— Problem to work on —
Each record that follows should be reproduced in full, character for character.

— Provided records —
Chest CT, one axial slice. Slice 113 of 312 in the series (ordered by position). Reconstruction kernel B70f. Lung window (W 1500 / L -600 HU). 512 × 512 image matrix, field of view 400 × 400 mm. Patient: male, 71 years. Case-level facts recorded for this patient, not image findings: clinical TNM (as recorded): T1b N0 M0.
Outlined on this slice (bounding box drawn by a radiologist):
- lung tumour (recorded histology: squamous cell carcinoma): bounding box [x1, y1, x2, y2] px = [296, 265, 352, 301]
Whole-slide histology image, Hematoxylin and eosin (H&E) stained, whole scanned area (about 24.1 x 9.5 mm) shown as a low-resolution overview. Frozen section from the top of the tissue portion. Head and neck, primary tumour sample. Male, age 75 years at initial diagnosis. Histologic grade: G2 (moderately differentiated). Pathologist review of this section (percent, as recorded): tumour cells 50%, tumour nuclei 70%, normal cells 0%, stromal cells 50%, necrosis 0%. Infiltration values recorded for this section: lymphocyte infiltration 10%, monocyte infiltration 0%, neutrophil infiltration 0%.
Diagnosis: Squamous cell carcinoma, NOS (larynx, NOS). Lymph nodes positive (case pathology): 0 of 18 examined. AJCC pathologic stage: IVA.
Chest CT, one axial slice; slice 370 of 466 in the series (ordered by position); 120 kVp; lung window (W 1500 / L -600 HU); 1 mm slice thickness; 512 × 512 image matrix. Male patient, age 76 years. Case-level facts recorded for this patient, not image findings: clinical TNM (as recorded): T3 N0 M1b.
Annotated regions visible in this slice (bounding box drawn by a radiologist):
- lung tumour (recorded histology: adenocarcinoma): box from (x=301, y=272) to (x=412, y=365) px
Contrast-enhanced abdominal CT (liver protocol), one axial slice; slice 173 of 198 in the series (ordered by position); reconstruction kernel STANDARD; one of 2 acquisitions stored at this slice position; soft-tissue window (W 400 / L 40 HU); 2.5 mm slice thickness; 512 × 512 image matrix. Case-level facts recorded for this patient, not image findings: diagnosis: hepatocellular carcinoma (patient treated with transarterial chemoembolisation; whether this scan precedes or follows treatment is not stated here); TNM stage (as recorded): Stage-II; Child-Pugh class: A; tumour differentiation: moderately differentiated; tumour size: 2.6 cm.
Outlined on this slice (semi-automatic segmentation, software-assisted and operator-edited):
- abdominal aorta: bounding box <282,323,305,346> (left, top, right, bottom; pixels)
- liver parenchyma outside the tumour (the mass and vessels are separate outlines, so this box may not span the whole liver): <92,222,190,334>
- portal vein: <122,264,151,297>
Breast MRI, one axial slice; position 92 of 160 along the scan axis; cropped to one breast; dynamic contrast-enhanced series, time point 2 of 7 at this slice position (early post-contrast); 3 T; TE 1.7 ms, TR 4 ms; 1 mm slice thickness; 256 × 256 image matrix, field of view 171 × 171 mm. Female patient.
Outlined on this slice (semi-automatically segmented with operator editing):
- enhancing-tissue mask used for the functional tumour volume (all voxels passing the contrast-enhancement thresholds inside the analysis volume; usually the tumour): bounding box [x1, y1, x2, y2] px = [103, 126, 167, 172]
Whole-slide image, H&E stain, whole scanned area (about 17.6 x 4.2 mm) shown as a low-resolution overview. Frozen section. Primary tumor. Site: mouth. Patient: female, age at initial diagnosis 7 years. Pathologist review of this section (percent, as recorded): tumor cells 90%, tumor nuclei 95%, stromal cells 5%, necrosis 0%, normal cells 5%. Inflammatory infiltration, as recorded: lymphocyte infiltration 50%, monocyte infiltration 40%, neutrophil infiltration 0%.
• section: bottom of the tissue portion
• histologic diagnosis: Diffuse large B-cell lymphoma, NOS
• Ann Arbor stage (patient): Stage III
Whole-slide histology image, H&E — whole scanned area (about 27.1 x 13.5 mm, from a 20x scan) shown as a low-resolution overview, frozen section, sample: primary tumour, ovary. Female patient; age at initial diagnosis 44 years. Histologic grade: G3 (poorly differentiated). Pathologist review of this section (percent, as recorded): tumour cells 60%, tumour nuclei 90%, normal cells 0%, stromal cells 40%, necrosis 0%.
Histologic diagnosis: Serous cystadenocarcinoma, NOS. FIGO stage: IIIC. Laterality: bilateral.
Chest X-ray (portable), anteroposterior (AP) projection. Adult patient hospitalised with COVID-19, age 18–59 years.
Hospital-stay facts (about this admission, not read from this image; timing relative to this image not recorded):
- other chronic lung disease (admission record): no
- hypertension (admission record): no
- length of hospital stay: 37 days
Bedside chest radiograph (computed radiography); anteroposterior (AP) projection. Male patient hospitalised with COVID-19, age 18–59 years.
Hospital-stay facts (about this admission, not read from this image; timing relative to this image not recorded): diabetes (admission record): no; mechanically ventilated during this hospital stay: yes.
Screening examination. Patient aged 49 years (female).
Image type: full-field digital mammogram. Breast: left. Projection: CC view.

— Your solution —
Chest CT, one axial slice. Slice 113 of 312 in the series (ordered by position). Reconstruction kernel B70f. Lung window (W 1500 / L -600 HU). 512 × 512 image matrix, field of view 400 × 400 mm. Patient: male, 71 years. Case-level facts recorded for this patient, not image findings: clinical TNM (as recorded): T1b N0 M0.
Outlined on this slice (bounding box drawn by a radiologist):
- lung tumour (recorded histology: squamous cell carcinoma): bounding box [x1, y1, x2, y2] px = [296, 265, 352, 301]
Whole-slide histology image, Hematoxylin and eosin (H&E) stained, whole scanned area (about 24.1 x 9.5 mm) shown as a low-resolution overview. Frozen section from the top of the tissue portion. Head and neck, primary tumour sample. Male, age 75 years at initial diagnosis. Histologic grade: G2 (moderately differentiated). Pathologist review of this section (percent, as recorded): tumour cells 50%, tumour nuclei 70%, normal cells 0%, stromal cells 50%, necrosis 0%. Infiltration values recorded for this section: lymphocyte infiltration 10%, monocyte infiltration 0%, neutrophil infiltration 0%.
Diagnosis: Squamous cell carcinoma, NOS (larynx, NOS). Lymph nodes positive (case pathology): 0 of 18 examined. AJCC pathologic stage: IVA.
Chest CT, one axial slice; slice 370 of 466 in the series (ordered by position); 120 kVp; lung window (W 1500 / L -600 HU); 1 mm slice thickness; 512 × 512 image matrix. Male patient, age 76 years. Case-level facts recorded for this patient, not image findings: clinical TNM (as recorded): T3 N0 M1b.
Annotated regions visible in this slice (bounding box drawn by a radiologist):
- lung tumour (recorded histology: adenocarcinoma): box from (x=301, y=272) to (x=412, y=365) px
Contrast-enhanced abdominal CT (liver protocol), one axial slice; slice 173 of 198 in the series (ordered by position); reconstruction kernel STANDARD; one of 2 acquisitions stored at this slice position; soft-tissue window (W 400 / L 40 HU); 2.5 mm slice thickness; 512 × 512 image matrix. Case-level facts recorded for this patient, not image findings: diagnosis: hepatocellular carcinoma (patient treated with transarterial chemoembolisation; whether this scan precedes or follows treatment is not stated here); TNM stage (as recorded): Stage-II; Child-Pugh class: A; tumour differentiation: moderately differentiated; tumour size: 2.6 cm.
Outlined on this slice (semi-automatic segmentation, software-assisted and operator-edited):
- abdominal aorta: bounding box <282,323,305,346> (left, top, right, bottom; pixels)
- liver parenchyma outside the tumour (the mass and vessels are separate outlines, so this box may not span the whole liver): <92,222,190,334>
- portal vein: <122,264,151,297>
Breast MRI, one axial slice; position 92 of 160 along the scan axis; cropped to one breast; dynamic contrast-enhanced series, time point 2 of 7 at this slice position (early post-contrast); 3 T; TE 1.7 ms, TR 4 ms; 1 mm slice thickness; 256 × 256 image matrix, field of view 171 × 171 mm. Female patient.
Outlined on this slice (semi-automatically segmented with operator editing):
- enhancing-tissue mask used for the functional tumour volume (all voxels passing the contrast-enhancement thresholds inside the analysis volume; usually the tumour): bounding box [x1, y1, x2, y2] px = [103, 126, 167, 172]
Whole-slide image, H&E stain, whole scanned area (about 17.6 x 4.2 mm) shown as a low-resolution overview. Frozen section. Primary tumor. Site: mouth. Patient: female, age at initial diagnosis 7 years. Pathologist review of this section (percent, as recorded): tumor cells 90%, tumor nuclei 95%, stromal cells 5%, necrosis 0%, normal cells 5%. Inflammatory infiltration, as recorded: lymphocyte infiltration 50%, monocyte infiltration 40%, neutrophil infiltration 0%.
• section: bottom of the tissue portion
• histologic diagnosis: Diffuse large B-cell lymphoma, NOS
• Ann Arbor stage (patient): Stage III
Whole-slide histology image, H&E — whole scanned area (about 27.1 x 13.5 mm, from a 20x scan) shown as a low-resolution overview, frozen section, sample: primary tumour, ovary. Female patient; age at initial diagnosis 44 years. Histologic grade: G3 (poorly differentiated). Pathologist review of this section (percent, as recorded): tumour cells 60%, tumour nuclei 90%, normal cells 0%, stromal cells 40%, necrosis 0%.
Histologic diagnosis: Serous cystadenocarcinoma, NOS. FIGO stage: IIIC. Laterality: bilateral.
Chest X-ray (portable), anteroposterior (AP) projection. Adult patient hospitalised with COVID-19, age 18–59 years.
Hospital-stay facts (about this admission, not read from this image; timing relative to this image not recorded):
- other chronic lung disease (admission record): no
- hypertension (admission record): no
- length of hospital stay: 37 days
Bedside chest radiograph (computed radiography); anteroposterior (AP) projection. Male patient hospitalised with COVID-19, age 18–59 years.
Hospital-stay facts (about this admission, not read from this image; timing relative to this image not recorded): diabetes (admission record): no; mechanically ventilated during this hospital stay: yes.
Screening examination. Patient aged 49 years (female).
Image type: full-field digital mammogram. Breast: left. Projection: CC view.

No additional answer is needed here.